Mr Childs, 48, signed on to the ReTUNE study in March to reverse type 2 diabetes, as one of about 10 percent of people with the condition who are at a healthy weight.
The father of four, from the village of Cleadon in South Tyneside, said: ‘Even my GP didn’t believe I had type 2 diabetes at first.
“I have no family history of diabetes, I am slim and I recently ran a marathon, after several half marathons.

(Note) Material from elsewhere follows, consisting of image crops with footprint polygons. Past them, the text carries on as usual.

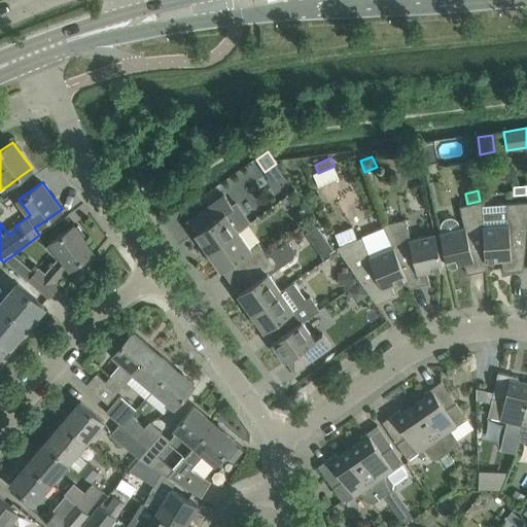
[(238,205),(234,208),(224,196),(204,209),(212,221),(196,233),(209,251),(239,232),(251,222),(238,205)]
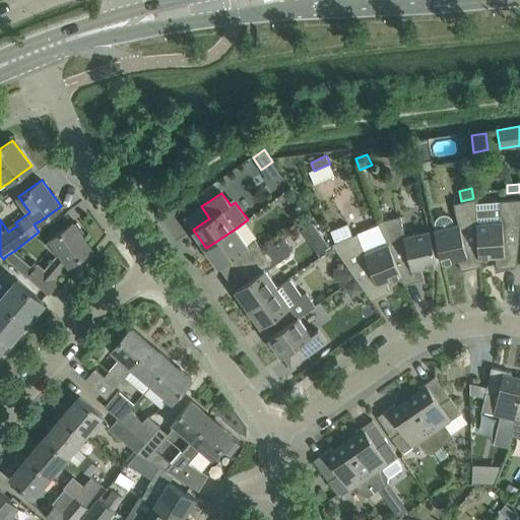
[(480,266),(479,257),(476,203),(475,198),(473,199),(461,201),(454,203),(458,224),(455,224),(454,221),(452,217),(449,215),(445,214),(441,215),(437,218),(435,222),(435,226),(436,230),(434,230),(442,263),(458,259),(461,270),(480,266)]
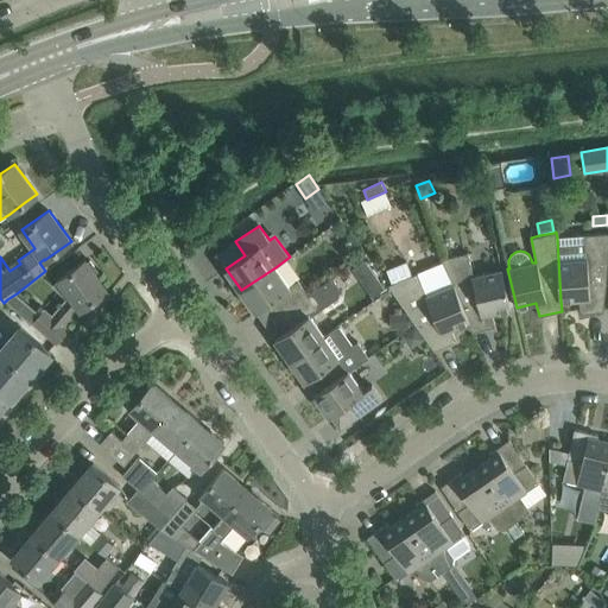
[(581,314),(584,314),(603,312),(607,266),(607,233),(584,234),(557,238),(561,301),(580,299),(581,314)]
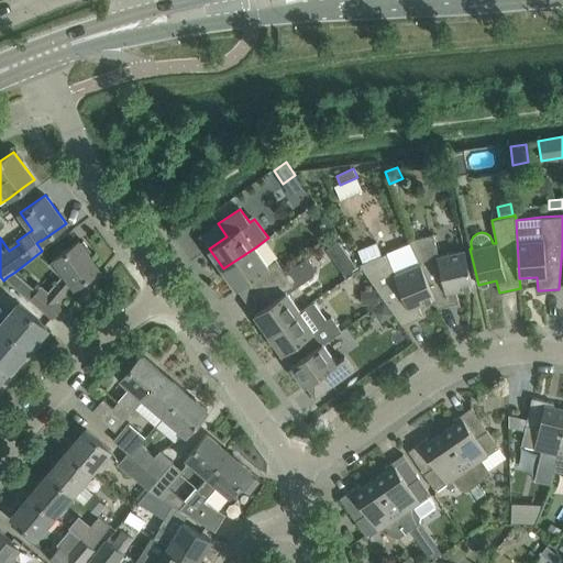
[(473,286),(465,250),(439,256),(433,233),(409,240),(411,243),(433,298),(438,308),(459,302),(455,290),(473,286)]
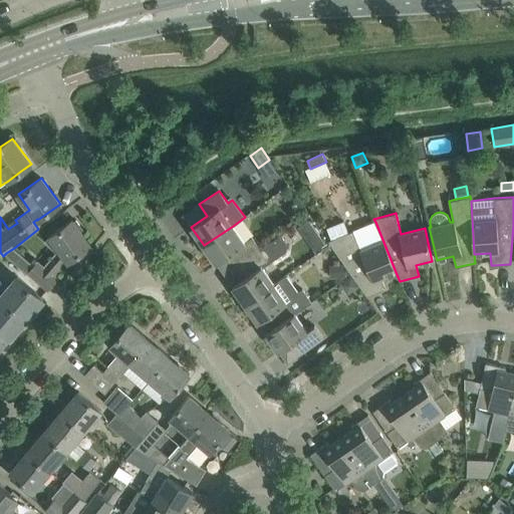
[(48,289),(56,280),(57,279),(53,276),(67,259),(68,260),(90,245),(79,231),(82,229),(76,220),(73,222),(71,220),(50,236),(45,242),(50,246),(57,252),(42,269),(35,263),(34,265),(28,272),(29,273),(48,289)]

‘But unfortunately, although I didn’t have a beer belly, I did have excess fat in my liver.
“I was determined to get off the tablets I had been given and roll it back if I could.”
Mr. Childs completed two-month diets of meal replacement soups and shakes to lose about 10 percent of his body weight.
That brought the 48-year-old, who is six feet tall, to a weight of 82 kilograms (12 bricks and 13 pounds).
Mr. Childs, who works for a pharmaceutical company, achieved diabetes remission mid-trial and has not looked back.
He runs twice a week, tries to eat healthy and has reduced his chip and bread consumption.
He said: ‘I was concerned that my future would involve slowly increasing my medication and risking health problems from diabetes.
“Now I poke my finger every morning to check my blood sugar and every time I see it’s normal, I smile to myself that I don’t have diabetes anymore.”